EN LA SALA DE EXPOSICIÓN - 8

La escena se cuela, de pronto, directamente — en el instante previo, — y reconoces la noche serena, la cena tranquila, las voces de ellos, mamá y papá, el silencio concentrado de la pequeña, que untaba margarina a un trozo de pan; hasta que, de pronto, reconoces un nombre, suena en voz de tu madre y el signo se tiñe de intriga, tiende al cielo evocado de las mañanas, su usual celeste, claro de futuro, el acre aliento de la certeza impar — devoradora de color…; ¿hablas de ella, mamá, de la señora que…?, ¿de ella has dicho, y dices…?; así es y se ha ido, ya no está; ¿la viejita, la mujer que conocía

Ella, adónde? Ella… Dónde? Cuál?

— los límites, todo, límites

vida la vida —

Ella… Dónde? Cuál?

Es — la muerte, nada más.

Lugar común, quién sabe — más allá.

Pero es que una cosa son los juegos

el afán de los héroes y otra muy distinta,

que no hay telón

— y, a cambio, en cambio:

La mano amarga desciende al párpado, se posa — pausa y luego

se desliza, desgarra la tersura rosa en surcos — la mueca del grito curvo

que atraganta, el silencio que golpea

que arremete, besa — helio

— el paladar — cuña — al fin ahogos — la marea:

Ya no está. Ya no está.

Debería acaso preguntar, pero

no hay reclamo que valga.

Nada.

Maldito — absurdo, y qué infernal

Pero la bestia eres tú mismo, que creíste… tú que

aún dudas por dudar

Si algún vestigio, las causas, ¿adónde,

dónde, siempre y nunca más?

Ya no.
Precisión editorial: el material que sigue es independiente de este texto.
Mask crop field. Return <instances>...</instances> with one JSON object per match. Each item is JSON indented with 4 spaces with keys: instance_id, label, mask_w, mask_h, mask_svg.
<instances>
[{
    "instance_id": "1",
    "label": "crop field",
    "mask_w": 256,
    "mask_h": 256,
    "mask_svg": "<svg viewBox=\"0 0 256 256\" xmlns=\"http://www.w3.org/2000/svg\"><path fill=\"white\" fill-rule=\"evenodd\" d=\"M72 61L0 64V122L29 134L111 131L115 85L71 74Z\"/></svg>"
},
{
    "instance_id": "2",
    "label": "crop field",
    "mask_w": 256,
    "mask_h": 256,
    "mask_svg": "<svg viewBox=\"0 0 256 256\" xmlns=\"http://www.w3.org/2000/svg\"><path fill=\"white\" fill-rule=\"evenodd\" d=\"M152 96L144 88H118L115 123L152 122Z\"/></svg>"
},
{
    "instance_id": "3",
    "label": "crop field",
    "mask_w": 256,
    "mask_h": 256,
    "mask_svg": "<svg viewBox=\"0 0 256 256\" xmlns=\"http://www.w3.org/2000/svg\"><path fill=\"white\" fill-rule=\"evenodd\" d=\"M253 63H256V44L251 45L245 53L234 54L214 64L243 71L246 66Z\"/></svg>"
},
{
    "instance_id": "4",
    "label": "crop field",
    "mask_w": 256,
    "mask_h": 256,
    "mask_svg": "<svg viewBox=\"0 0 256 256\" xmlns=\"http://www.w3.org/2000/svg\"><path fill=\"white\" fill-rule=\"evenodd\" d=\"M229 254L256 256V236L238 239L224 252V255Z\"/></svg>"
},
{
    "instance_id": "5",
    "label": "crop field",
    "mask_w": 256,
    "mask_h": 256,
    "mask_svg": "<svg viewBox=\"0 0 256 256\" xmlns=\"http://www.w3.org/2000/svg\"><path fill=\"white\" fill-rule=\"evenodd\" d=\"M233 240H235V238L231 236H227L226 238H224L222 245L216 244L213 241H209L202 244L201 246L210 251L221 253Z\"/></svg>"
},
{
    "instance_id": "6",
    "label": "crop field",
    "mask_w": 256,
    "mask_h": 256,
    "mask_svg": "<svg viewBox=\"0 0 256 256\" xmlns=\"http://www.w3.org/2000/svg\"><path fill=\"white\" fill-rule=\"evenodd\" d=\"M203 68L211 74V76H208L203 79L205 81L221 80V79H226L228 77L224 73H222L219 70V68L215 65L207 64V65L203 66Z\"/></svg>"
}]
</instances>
No está.

Entonces, vuelto hacia el padre,

que la madre frunce el ceño,

la cuestión penúltima:

¿Tú también, papá, también pasará?

Y la respuesta afirmativa zanja

el equívoco, porque decir sí es decir

que todos y tú con nosotros y ellos, a la nada,

el absurdo, absurdo — Nada, nada…

No ser, no estar…

Quebrados pistilos, aroma de mareas y el rumor de los álamos, sobre las lomas de piel serena

del vientre de una bebé, y la maravilla mecánica del ojo, un cúmulo de obstinada minucia,

dragado con la mierda y el rencor y la memoria extraviada de masas seniles entre enfermos

de piedad, dragado, al fin — al cabo — más allá… donde el rumor ajeno es apenas mito y su

afán de asomo, eco de la primera resistencia:

Tus ojos negros, tu labio que vibra, y los dedos que se tienden al frente,

— Si cupiera estrangular a ése, a Dios… Que no,

no tiene voz, como tú, pequeño:

No entiendo. — No cabe hacerlo.

No quiero. — Es irrelevante.

Yo. — Serás ahogo sin testigos y a nadie podrás enseñar cómo es que se muere de mejor o

peor manera.

Sin herencias. Sin más. Ni menos. Nada.